Pasien Gagal Ginjal Meninggal, Sejauh Mana Tanggung Jawab RS?

Pasien Gagal Ginjal Meninggal, Sejauh Mana Tanggung Jawab RS?
Image source: RSUD Provinsi NTB

Pasien Gagal Ginjal Meninggal, Sejauh Mana Tanggung Jawab RS?

“Tidak semua bentuk kegagalan dalam upaya rumah sakit dalam menangani pasien dapat dianggap sebagai suatu tindakan yang melanggar hukum.”

Baru-baru ini, kabar mengejutkan datang dari sektor kesehatan. Dilansir Bisnis, Menteri Kesehatan, Budi Gunadi Sadikin, mengakui bahwa terdapat keterlambatan penanganan terhadap pasien yang meninggal dunia gagal ginjal beberapa waktu lalu. Hal ini disampaikan dalam dalam agenda Kementerian Kesehatan pada parlemen, Rabu (08/02/2023). 

Baca Juga: Orang Tua Korban Gagal Ginjal Akut Ajukan Gugatan Class Action, Pahami Syarat-Syaratnya!

Menurutnya, rumah sakit sejatinya telah memiliki obat untuk menangani kasus-kasus gagal ginjal yang belakangan sedang marak tersebut. Hanya saja, proses rujukan pasien kerap kali menjadi permasalahan fatal yang menyebabkan kematian dalam kasus ini menjadi rentan terjadi.

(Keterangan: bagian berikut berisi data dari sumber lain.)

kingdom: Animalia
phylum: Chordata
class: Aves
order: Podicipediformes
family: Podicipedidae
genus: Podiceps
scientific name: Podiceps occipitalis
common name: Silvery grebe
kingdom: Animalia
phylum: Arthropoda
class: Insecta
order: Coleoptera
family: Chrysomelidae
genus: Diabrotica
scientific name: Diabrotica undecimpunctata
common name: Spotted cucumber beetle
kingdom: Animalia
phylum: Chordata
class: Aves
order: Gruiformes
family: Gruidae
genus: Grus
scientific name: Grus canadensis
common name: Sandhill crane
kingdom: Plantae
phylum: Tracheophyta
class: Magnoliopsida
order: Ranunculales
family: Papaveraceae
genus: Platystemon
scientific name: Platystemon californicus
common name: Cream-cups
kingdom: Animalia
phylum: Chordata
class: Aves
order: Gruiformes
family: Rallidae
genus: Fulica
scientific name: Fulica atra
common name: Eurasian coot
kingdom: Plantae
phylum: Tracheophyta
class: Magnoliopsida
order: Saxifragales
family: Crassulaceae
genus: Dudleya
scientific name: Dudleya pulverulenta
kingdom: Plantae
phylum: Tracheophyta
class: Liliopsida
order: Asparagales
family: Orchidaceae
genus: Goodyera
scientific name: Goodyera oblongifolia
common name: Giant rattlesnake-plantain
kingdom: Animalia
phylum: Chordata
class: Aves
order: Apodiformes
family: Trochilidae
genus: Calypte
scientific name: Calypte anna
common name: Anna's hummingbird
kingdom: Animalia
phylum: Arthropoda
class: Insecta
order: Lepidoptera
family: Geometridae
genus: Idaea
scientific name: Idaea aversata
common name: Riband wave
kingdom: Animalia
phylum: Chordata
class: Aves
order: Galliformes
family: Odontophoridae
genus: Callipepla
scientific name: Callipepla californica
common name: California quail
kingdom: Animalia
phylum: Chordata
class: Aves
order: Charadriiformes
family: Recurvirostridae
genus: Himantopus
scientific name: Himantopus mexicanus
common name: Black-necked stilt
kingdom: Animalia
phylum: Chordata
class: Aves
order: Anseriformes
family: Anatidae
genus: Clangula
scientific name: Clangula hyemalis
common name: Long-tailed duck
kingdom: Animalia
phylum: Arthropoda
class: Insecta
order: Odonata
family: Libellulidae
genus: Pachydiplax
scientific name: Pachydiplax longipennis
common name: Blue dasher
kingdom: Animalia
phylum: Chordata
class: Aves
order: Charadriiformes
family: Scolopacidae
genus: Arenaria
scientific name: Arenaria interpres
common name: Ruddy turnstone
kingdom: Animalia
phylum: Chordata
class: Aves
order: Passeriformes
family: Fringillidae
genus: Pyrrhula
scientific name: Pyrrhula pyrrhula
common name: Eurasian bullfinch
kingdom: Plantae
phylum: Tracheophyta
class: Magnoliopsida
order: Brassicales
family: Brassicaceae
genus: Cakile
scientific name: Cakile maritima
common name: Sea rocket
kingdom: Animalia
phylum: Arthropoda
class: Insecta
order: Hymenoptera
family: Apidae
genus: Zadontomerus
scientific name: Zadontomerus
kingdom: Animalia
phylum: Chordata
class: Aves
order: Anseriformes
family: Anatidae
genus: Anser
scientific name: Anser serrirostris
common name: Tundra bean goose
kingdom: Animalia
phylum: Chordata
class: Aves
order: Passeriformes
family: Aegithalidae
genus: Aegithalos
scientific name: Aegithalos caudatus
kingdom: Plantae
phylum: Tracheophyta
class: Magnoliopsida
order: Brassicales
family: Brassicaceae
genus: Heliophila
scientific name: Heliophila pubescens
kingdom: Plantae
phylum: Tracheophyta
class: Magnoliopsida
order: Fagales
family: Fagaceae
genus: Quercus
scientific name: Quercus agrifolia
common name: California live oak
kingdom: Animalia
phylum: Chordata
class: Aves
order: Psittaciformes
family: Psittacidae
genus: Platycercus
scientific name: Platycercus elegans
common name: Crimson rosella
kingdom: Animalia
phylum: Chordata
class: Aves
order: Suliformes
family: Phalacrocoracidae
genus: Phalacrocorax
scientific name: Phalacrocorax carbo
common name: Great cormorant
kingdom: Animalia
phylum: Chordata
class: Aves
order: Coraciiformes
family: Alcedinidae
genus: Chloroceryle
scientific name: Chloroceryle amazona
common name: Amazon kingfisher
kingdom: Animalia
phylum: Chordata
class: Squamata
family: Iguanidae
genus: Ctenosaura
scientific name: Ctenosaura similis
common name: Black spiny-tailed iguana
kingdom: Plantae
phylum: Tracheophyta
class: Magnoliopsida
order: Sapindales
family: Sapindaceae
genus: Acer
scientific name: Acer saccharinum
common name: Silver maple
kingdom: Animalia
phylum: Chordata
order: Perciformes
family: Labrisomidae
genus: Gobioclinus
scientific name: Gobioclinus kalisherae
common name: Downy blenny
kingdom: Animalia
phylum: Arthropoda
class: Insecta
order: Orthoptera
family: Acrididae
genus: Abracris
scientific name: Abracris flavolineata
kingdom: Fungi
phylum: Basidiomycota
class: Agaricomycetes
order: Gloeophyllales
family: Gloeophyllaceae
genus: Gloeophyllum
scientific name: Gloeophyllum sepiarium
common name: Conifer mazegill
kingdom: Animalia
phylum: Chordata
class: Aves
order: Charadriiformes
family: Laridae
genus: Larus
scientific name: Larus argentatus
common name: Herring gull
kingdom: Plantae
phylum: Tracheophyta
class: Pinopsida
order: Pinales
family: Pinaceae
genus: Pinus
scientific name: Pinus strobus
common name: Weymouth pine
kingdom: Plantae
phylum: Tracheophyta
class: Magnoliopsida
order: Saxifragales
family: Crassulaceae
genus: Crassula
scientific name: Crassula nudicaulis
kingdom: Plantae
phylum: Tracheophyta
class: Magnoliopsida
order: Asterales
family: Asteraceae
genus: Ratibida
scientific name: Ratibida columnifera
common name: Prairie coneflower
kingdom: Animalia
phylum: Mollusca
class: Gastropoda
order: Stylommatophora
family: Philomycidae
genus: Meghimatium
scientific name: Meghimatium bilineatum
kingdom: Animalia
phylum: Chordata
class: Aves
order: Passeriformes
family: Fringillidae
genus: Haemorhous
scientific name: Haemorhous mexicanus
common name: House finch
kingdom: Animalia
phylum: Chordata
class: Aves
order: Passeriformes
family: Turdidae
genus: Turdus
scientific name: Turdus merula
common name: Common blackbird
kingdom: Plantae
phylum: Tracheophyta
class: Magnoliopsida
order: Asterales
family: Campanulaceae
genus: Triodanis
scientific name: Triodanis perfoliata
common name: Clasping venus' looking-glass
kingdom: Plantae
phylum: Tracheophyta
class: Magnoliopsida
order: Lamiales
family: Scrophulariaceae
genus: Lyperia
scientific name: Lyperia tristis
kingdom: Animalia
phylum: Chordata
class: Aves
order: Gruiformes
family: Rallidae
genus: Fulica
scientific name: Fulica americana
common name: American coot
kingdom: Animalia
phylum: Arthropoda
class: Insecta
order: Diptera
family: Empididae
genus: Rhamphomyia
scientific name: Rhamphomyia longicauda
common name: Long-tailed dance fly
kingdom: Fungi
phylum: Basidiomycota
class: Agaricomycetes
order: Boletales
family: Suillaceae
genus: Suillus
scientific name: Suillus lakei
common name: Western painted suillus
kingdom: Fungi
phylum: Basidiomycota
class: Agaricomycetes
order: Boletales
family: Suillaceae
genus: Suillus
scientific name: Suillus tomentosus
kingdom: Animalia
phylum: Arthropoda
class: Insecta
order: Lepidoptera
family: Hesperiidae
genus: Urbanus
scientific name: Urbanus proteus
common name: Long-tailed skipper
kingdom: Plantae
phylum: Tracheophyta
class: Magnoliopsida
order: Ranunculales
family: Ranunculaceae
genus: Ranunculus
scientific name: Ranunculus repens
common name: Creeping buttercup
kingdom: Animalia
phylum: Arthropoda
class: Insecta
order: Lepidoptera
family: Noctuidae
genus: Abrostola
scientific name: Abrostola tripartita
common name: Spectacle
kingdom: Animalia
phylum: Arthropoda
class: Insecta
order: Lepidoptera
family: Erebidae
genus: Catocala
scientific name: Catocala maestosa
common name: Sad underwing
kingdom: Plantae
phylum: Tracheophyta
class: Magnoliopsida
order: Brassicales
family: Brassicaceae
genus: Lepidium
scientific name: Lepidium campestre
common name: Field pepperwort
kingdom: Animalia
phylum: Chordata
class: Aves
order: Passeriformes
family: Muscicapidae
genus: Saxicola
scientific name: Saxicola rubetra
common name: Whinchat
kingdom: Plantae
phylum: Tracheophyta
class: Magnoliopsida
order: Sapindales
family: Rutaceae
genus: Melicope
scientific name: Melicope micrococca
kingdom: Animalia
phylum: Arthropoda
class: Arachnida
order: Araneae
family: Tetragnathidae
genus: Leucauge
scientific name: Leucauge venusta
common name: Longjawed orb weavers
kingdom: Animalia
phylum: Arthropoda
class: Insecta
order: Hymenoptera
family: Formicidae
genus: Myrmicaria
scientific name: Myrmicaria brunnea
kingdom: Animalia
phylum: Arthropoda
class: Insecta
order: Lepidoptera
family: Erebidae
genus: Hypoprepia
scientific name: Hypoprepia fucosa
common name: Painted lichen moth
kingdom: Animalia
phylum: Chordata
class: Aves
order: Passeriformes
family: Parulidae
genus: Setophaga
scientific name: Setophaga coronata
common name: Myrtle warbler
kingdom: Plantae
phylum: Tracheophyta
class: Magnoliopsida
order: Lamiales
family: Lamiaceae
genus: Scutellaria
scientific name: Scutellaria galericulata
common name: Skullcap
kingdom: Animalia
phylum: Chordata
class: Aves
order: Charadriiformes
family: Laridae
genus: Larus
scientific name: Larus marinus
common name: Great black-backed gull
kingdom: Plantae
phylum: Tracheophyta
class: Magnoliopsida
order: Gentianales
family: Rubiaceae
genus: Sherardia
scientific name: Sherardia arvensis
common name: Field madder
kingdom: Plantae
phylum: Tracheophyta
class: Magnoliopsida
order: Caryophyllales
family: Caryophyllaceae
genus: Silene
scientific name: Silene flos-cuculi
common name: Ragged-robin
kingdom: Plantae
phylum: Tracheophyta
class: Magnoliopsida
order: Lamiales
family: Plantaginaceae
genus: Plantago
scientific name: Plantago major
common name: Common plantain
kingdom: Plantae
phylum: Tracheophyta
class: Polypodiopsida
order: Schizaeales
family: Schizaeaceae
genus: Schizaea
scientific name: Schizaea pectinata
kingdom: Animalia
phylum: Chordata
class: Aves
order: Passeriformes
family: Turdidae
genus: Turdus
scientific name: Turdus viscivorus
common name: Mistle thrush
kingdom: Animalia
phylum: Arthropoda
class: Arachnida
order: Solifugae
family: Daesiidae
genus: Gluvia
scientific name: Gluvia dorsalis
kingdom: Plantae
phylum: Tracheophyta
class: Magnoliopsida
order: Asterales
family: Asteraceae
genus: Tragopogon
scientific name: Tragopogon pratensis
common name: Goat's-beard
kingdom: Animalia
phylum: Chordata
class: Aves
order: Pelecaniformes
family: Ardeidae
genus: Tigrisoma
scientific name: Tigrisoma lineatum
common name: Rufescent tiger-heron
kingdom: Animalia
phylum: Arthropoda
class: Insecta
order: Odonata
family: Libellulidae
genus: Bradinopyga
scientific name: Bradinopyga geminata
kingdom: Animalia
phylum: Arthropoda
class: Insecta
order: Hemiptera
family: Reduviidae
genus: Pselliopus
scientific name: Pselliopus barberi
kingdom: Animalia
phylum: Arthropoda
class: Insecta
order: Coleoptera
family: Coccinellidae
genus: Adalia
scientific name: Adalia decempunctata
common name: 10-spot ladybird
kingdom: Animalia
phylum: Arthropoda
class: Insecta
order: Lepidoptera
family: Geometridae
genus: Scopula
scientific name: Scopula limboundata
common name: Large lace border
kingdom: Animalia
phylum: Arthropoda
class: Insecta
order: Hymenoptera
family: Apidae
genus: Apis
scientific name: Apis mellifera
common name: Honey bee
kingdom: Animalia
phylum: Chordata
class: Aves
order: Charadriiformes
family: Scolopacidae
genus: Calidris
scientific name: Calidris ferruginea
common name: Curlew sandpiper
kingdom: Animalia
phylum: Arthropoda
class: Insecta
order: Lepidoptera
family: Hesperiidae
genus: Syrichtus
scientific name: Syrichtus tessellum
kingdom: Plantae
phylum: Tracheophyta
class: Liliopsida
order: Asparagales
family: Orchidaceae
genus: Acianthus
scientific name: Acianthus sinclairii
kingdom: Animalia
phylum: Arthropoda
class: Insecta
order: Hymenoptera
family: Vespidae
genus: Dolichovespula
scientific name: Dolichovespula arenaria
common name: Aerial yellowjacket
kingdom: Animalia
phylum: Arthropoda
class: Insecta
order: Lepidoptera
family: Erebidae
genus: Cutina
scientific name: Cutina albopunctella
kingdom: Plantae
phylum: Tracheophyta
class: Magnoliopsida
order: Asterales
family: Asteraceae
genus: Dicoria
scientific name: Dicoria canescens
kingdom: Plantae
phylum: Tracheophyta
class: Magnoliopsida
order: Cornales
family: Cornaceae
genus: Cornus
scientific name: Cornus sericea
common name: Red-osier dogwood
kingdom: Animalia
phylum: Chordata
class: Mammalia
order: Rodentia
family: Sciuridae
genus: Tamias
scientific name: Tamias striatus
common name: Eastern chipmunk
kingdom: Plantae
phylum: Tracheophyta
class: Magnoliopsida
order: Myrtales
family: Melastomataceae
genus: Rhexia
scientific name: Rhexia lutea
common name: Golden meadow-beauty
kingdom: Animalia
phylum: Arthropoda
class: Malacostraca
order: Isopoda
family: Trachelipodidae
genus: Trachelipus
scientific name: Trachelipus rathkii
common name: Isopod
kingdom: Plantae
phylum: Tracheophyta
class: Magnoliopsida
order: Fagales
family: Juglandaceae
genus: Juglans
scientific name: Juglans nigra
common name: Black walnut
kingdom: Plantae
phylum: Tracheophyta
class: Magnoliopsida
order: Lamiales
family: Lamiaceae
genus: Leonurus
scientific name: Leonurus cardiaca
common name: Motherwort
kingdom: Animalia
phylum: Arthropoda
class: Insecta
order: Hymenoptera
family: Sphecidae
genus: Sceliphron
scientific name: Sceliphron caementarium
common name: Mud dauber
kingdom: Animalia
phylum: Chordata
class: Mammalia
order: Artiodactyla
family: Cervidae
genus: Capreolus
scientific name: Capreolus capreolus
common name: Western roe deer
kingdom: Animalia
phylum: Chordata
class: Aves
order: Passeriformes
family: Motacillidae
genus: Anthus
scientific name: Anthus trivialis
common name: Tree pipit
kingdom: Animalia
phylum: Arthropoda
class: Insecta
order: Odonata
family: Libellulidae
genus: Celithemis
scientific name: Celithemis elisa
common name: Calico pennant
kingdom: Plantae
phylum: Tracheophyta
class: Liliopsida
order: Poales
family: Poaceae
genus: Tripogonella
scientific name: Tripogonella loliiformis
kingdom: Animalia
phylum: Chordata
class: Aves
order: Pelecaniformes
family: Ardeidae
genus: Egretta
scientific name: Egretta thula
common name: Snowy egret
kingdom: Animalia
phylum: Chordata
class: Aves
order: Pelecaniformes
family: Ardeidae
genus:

Budi mencontohkan bahwasanya ada kasus seorang pasien yang dikonfirmasi gagal ginjal baru-baru ini yang dirujuk ke Rumah Sakit Cipto Mangunkusumo (RSCM). Terlalu lamanya proses rujukan membuat pasien berusia 1 tahun itu terlambat untuk mendapatkan perawatan intensif sekaligus terapi dengan menggunakan obat penawar hingga kemudian ia meninggal dunia.

Dari kasus ini, kemudian juga menjadi timbul pertanyaan di masyarakat. Sejauh mana batas pertanggungjawaban rumah sakit dalam kondisi seperti itu?

Berkaitan dengan hal tersebut, Dosen Hukum Kesehatan Fakultas Hukum Universitas Indonesia (FH UI), Wahyu Andrianto, menjelaskan bahwa karakteristik dari tindakan medis adalah inspanningsverbintenis (perikatan yang menitikberatkan pada upaya maksimal) dan bukan resultaatsverbintenis (perikatan yang menitikberatkan pada hasil). 

Sehingga, tidak semua bentuk kegagalan dalam upaya rumah sakit dalam menangani pasien dapat dianggap sebagai suatu tindakan yang melanggar hukum.

Tanggung Jawab karena Kegagalan

Dituliskan pada situs resmi FH UI, Wahyu menegaskan bahwa kegagalan dalam tindakan medis baru dapat diproses secara hukum apabila memenuhi unsur tertentu. Berkaitan dengan proses pidana unsur perbuatan yang harus terpenuhi yakni: 

  1. menyimpang dari Standar Profesi Kedokteran; 
  2. mengandung culpa lata (kelalaian berat); dan 
  3. menimbulkan akibat yang fatal atau serius. 

Sedangkan, proses perdata juga dapat ditempuh apabila memenuhi unsur:

  1. menyimpang dari Standar Profesi Kedokteran; 
  2. mengandung culpa, meskipun hanya culpa levis (kelalaian ringan); 
  3. ada kerugian; dan
  4. ada hubungan kausal antara kegagalan tindakan medis dengan kerugian.

Secara lebih khusus, dijelaskan pada Pasal 46 Undang-Undang Nomor 44 Tahun 2009 tentang Rumah Sakit bahwa rumah sakit hanya bertanggung jawab secara hukum terhadap semua kerugian yang ditimbulkan atas kelalaian yang dilakukan oleh tenaga kesehatan di rumah sakit. 

Wahyu mengartikan bahwa ada 2 (dua) makna yang terkandung di dalam pengaturan ini. Pertama, rumah sakit hanya bertanggung jawab terhadap kesalahan yang bersifat kelalaian dan bukan kesalahan yang bersifat kesengajaan.Kedua, kelalaian tersebut dilakukan oleh tenaga kesehatan pada saat atau dalam rangka melaksanakan tugas yang diberikan oleh rumah sakit.